TASK INSTRUCTIONS:
Retype every entry exactly, down to the last character.

# # # # #

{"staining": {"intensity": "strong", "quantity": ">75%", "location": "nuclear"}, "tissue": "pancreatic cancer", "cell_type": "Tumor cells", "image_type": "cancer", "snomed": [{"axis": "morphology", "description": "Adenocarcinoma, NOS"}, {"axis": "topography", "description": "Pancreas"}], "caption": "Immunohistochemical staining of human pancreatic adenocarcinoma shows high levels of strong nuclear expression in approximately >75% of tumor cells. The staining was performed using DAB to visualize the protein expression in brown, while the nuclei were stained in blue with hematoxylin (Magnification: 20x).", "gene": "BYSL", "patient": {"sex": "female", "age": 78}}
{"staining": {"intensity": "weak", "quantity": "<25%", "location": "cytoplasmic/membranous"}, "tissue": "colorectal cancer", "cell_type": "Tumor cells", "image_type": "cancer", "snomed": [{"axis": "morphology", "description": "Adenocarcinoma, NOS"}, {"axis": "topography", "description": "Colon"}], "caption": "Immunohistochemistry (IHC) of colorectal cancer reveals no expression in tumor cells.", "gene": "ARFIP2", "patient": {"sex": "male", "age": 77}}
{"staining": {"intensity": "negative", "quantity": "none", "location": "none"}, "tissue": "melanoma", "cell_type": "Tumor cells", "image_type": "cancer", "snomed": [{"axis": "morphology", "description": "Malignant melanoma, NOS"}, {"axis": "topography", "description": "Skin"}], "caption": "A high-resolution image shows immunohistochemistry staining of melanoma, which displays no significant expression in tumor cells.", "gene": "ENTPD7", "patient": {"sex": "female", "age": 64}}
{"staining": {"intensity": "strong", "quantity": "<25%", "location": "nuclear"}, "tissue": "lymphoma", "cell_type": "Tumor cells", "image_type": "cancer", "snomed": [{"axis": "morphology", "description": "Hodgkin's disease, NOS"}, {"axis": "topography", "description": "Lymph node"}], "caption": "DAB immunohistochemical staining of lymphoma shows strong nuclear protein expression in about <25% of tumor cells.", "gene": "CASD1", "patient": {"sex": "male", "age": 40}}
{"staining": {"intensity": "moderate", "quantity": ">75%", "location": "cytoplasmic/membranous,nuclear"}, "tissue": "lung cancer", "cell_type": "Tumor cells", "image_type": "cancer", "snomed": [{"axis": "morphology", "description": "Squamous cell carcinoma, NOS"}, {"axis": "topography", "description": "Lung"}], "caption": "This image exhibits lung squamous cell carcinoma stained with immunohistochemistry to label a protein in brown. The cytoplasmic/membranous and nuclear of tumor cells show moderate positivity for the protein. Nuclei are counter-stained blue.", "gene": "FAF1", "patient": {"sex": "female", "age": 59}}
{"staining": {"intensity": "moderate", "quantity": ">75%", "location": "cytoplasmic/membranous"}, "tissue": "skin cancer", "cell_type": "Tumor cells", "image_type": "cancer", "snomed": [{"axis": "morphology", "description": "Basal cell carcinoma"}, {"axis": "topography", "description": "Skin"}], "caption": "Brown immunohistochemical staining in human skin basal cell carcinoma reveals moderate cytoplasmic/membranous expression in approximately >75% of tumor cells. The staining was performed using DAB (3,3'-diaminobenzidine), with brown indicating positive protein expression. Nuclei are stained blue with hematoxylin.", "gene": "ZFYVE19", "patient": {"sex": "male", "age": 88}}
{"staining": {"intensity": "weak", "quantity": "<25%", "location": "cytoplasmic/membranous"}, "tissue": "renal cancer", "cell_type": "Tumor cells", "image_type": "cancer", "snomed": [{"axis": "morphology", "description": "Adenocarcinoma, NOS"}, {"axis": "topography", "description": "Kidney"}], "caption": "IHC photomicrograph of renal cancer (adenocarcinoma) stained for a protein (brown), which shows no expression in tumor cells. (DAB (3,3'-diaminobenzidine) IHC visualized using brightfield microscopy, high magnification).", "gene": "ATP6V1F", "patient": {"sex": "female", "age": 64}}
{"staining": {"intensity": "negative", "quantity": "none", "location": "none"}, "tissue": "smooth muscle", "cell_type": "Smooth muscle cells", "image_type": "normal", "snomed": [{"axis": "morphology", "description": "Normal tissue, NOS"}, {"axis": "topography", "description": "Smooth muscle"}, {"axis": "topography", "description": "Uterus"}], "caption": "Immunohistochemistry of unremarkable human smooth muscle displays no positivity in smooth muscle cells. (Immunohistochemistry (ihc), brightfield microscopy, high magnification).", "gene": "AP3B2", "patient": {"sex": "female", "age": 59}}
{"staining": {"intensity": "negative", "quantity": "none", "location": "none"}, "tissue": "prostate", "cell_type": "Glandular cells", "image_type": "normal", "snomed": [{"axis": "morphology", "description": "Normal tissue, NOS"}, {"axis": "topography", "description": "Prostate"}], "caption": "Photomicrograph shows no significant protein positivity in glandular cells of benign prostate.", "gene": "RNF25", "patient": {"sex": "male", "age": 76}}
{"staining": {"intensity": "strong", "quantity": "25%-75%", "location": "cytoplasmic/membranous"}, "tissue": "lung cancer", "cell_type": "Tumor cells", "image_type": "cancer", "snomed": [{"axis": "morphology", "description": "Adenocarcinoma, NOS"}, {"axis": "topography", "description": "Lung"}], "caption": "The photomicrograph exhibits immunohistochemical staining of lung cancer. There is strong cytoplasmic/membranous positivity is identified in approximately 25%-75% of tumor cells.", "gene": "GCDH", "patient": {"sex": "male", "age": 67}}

# # # # #

RESULT OF THE TASK:
{"staining": {"intensity": "strong", "quantity": ">75%", "location": "nuclear"}, "tissue": "pancreatic cancer", "cell_type": "Tumor cells", "image_type": "cancer", "snomed": [{"axis": "morphology", "description": "Adenocarcinoma, NOS"}, {"axis": "topography", "description": "Pancreas"}], "caption": "Immunohistochemical staining of human pancreatic adenocarcinoma shows high levels of strong nuclear expression in approximately >75% of tumor cells. The staining was performed using DAB to visualize the protein expression in brown, while the nuclei were stained in blue with hematoxylin (Magnification: 20x).", "gene": "BYSL", "patient": {"sex": "female", "age": 78}}
{"staining": {"intensity": "weak", "quantity": "<25%", "location": "cytoplasmic/membranous"}, "tissue": "colorectal cancer", "cell_type": "Tumor cells", "image_type": "cancer", "snomed": [{"axis": "morphology", "description": "Adenocarcinoma, NOS"}, {"axis": "topography", "description": "Colon"}], "caption": "Immunohistochemistry (IHC) of colorectal cancer reveals no expression in tumor cells.", "gene": "ARFIP2", "patient": {"sex": "male", "age": 77}}
{"staining": {"intensity": "negative", "quantity": "none", "location": "none"}, "tissue": "melanoma", "cell_type": "Tumor cells", "image_type": "cancer", "snomed": [{"axis": "morphology", "description": "Malignant melanoma, NOS"}, {"axis": "topography", "description": "Skin"}], "caption": "A high-resolution image shows immunohistochemistry staining of melanoma, which displays no significant expression in tumor cells.", "gene": "ENTPD7", "patient": {"sex": "female", "age": 64}}
{"staining": {"intensity": "strong", "quantity": "<25%", "location": "nuclear"}, "tissue": "lymphoma", "cell_type": "Tumor cells", "image_type": "cancer", "snomed": [{"axis": "morphology", "description": "Hodgkin's disease, NOS"}, {"axis": "topography", "description": "Lymph node"}], "caption": "DAB immunohistochemical staining of lymphoma shows strong nuclear protein expression in about <25% of tumor cells.", "gene": "CASD1", "patient": {"sex": "male", "age": 40}}
{"staining": {"intensity": "moderate", "quantity": ">75%", "location": "cytoplasmic/membranous,nuclear"}, "tissue": "lung cancer", "cell_type": "Tumor cells", "image_type": "cancer", "snomed": [{"axis": "morphology", "description": "Squamous cell carcinoma, NOS"}, {"axis": "topography", "description": "Lung"}], "caption": "This image exhibits lung squamous cell carcinoma stained with immunohistochemistry to label a protein in brown. The cytoplasmic/membranous and nuclear of tumor cells show moderate positivity for the protein. Nuclei are counter-stained blue.", "gene": "FAF1", "patient": {"sex": "female", "age": 59}}
{"staining": {"intensity": "moderate", "quantity": ">75%", "location": "cytoplasmic/membranous"}, "tissue": "skin cancer", "cell_type": "Tumor cells", "image_type": "cancer", "snomed": [{"axis": "morphology", "description": "Basal cell carcinoma"}, {"axis": "topography", "description": "Skin"}], "caption": "Brown immunohistochemical staining in human skin basal cell carcinoma reveals moderate cytoplasmic/membranous expression in approximately >75% of tumor cells. The staining was performed using DAB (3,3'-diaminobenzidine), with brown indicating positive protein expression. Nuclei are stained blue with hematoxylin.", "gene": "ZFYVE19", "patient": {"sex": "male", "age": 88}}
{"staining": {"intensity": "weak", "quantity": "<25%", "location": "cytoplasmic/membranous"}, "tissue": "renal cancer", "cell_type": "Tumor cells", "image_type": "cancer", "snomed": [{"axis": "morphology", "description": "Adenocarcinoma, NOS"}, {"axis": "topography", "description": "Kidney"}], "caption": "IHC photomicrograph of renal cancer (adenocarcinoma) stained for a protein (brown), which shows no expression in tumor cells. (DAB (3,3'-diaminobenzidine) IHC visualized using brightfield microscopy, high magnification).", "gene": "ATP6V1F", "patient": {"sex": "female", "age": 64}}
{"staining": {"intensity": "negative", "quantity": "none", "location": "none"}, "tissue": "smooth muscle", "cell_type": "Smooth muscle cells", "image_type": "normal", "snomed": [{"axis": "morphology", "description": "Normal tissue, NOS"}, {"axis": "topography", "description": "Smooth muscle"}, {"axis": "topography", "description": "Uterus"}], "caption": "Immunohistochemistry of unremarkable human smooth muscle displays no positivity in smooth muscle cells. (Immunohistochemistry (ihc), brightfield microscopy, high magnification).", "gene": "AP3B2", "patient": {"sex": "female", "age": 59}}
{"staining": {"intensity": "negative", "quantity": "none", "location": "none"}, "tissue": "prostate", "cell_type": "Glandular cells", "image_type": "normal", "snomed": [{"axis": "morphology", "description": "Normal tissue, NOS"}, {"axis": "topography", "description": "Prostate"}], "caption": "Photomicrograph shows no significant protein positivity in glandular cells of benign prostate.", "gene": "RNF25", "patient": {"sex": "male", "age": 76}}
{"staining": {"intensity": "strong", "quantity": "25%-75%", "location": "cytoplasmic/membranous"}, "tissue": "lung cancer", "cell_type": "Tumor cells", "image_type": "cancer", "snomed": [{"axis": "morphology", "description": "Adenocarcinoma, NOS"}, {"axis": "topography", "description": "Lung"}], "caption": "The photomicrograph exhibits immunohistochemical staining of lung cancer. There is strong cytoplasmic/membranous positivity is identified in approximately 25%-75% of tumor cells.", "gene": "GCDH", "patient": {"sex": "male", "age": 67}}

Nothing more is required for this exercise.